Wednesday, March 28, 2012

The Trouble With Normal

Seems to me someone co-opted this title awhile back to make another really bad sit-com but I associate it with Bruce Cockburn's song, the lyrics of which resonate powerfully with me today: "The trouble with normal is, it always gets worse".  Spring came and went, or rather, we returned to seasonably cool temperatures.  I haven't run in a week - too cold - and I haven't been sleeping.  I thought my sleep meds were to blame for my daytime lethargy so I cut back on them, though I had never exceeded the recommended dose.  The result was sleeplessness.  In combination with the day-to-day stress of having no money, gaining weight and not being able to run I lost my marbles this weekend, if only temporarily. 

I hate people.  I hate people who have life so good they think it's bad.  I hate having to be the sympathetic ear to friends who can suck all the air out of a room with their sorrow and the need for pity.  I hate people who belittle the things I can do, or what I have.  I sell clothes.  No, I'm not reshaping national policy or rubbing shoulders with the rich and famous but I work for a home-grown company that sells quality goods to a marginalised sector of society - women over 40.  I make them feel good.  I hate people who think that's an insignificant thing to do.  As anyone can probably guess I've had a bad weekend.  I've been a good and supportive friend to those who are probably working a whole circuit of people like me to the same end - to keep the pity party going.  All they have to do is turn on the tears and the world is theirs.  There's no real concern for how to pay the next bill or where to live but somehow being a 50+ woman on their own is a trauma unimaginable.  Maybe I should try it and see.  Something tells me I have better survival skills and would get through it even if I'm finding my anger and depression hard enough to deal with now.

So what to do with the anger and depression?  I walk my dog.  I talk to people in the dog park and the customers at work.  I keep smiling.  I may get some anti-depressants from my doctor when I see her on Thursday.  I will stop feeling like there's something bitter and twisted in me.  Being angry and resentful is a normal range of emotions but it doesn't do to dwell there too long.  The best thing about anti-depressants is that once they kick in I won't give a shit about anything any more.  And I will run again.  Hopefully this week.

Wednesday, March 21, 2012

Miraculous Spring

It's almost a miracle that we have such an early Spring.  In this city we rarely get Spring at all.  March can still bring us snow and April drags on, rainy and cold and depressing until May which is usually pleasant but I've been to plenty of May weddings (and even some in June) where the weather can be cool and overcast and  I've seen plenty of shivering brides posing for pictures.  Not this year, however!  March began like a lion but it's not only going out like a lamb, it's like a flock of them!  Temperatures are in the low to mid-seventies these days, my garden is showing great signs of life and I've seen dozens of robins.  All of which means -and you can't fool me! -  it's Spring!

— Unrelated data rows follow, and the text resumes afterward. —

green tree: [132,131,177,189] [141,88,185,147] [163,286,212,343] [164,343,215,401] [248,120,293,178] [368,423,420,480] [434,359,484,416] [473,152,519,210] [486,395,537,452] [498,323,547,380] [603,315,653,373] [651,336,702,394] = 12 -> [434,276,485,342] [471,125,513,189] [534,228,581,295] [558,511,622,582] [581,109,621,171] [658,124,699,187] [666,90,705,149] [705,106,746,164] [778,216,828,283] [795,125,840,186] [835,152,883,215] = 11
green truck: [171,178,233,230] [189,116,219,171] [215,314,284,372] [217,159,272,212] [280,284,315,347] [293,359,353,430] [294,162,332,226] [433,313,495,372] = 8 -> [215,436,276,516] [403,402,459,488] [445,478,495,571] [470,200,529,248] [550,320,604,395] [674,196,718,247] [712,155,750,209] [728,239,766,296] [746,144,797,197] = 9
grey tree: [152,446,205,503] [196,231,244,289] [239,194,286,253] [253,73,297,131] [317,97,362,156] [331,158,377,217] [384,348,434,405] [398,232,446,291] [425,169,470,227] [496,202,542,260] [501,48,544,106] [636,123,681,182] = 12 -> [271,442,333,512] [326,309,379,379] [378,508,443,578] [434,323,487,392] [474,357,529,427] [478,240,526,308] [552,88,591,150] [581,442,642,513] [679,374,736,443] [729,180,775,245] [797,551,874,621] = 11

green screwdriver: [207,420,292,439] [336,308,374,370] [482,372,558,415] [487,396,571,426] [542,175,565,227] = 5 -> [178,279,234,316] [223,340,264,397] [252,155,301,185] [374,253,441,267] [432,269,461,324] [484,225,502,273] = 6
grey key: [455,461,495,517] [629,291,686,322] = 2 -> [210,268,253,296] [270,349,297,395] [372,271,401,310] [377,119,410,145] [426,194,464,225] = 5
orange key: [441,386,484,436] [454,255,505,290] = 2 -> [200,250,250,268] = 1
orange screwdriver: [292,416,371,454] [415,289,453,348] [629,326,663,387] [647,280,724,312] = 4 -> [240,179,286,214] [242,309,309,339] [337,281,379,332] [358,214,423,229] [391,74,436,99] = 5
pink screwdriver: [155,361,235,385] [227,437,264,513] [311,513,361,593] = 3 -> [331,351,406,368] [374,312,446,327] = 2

I'm continuing to train for my upcoming race and I'm still finding it very difficult to get back into running mode.  My legs feel like lead and my breath just doesn't flow.  I'm back to feeling like a smoker again, like I did at the beginning.  I'm sure if I went back to read my first boot camp journal I would see that I found running difficult at first but then I quickly adapted.  I think it was by about week eight that I found all the parts fitting together.  The problem is, I don't have eight weeks.  I've stepped up my running schedule to twice a week and have (I think) lengthened the running intervals though it's hard to tell without a stop watch and I do tire quickly.  By the last interval this morning I was feeling less weary but I also cut the full length of the run by 10 minutes.

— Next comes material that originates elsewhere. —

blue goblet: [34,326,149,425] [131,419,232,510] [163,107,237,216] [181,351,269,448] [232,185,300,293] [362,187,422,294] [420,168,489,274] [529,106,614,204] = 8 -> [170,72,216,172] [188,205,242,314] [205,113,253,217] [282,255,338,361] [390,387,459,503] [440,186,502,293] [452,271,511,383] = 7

While running I was finally beginning to feel some of the clarity of mind I remember running used to give me.  Once I stopped thinking about the discomfort in my body the thoughts flowed freely and I became one with the music I was listening to on my IPod.  I always try to keep it upbeat and inspirational.  This morning I heard the following:   "Don't give up/ You've got a reason to live/Can't forget you only get what you give".  It's from a one-hit wonder band called the New Radicals.  It speaks to me.  I have to give it more, with or without time.

Monday, March 12, 2012

Slow and Painful

The only way to describe what running feels like after a four month respite is to refer to the title of this post.
Let's take into account the strong headwind off the lake, the fact that I desperately need new shoes and that there were far too many people out on the boardwalk enjoying the early Spring weather.  When all that is taken into consideration it might show why I found 5K so incredibly difficult to run but I think the real reason lies with inactivity and a five pound weight gain.

I had a training session this morning with my new trainer which I was almost too tired to get all the way through.  He told me that my intervals of running to walking should have been equal, or even allowed for greater resting time between running intervals, so instead of running for two minutes and walking for one as I did, it should have been 2:2.  Live and learn.  All I know is, instead of being able to sprint the last half kilometer I nearly passed out.  This is going to be a long, slow road.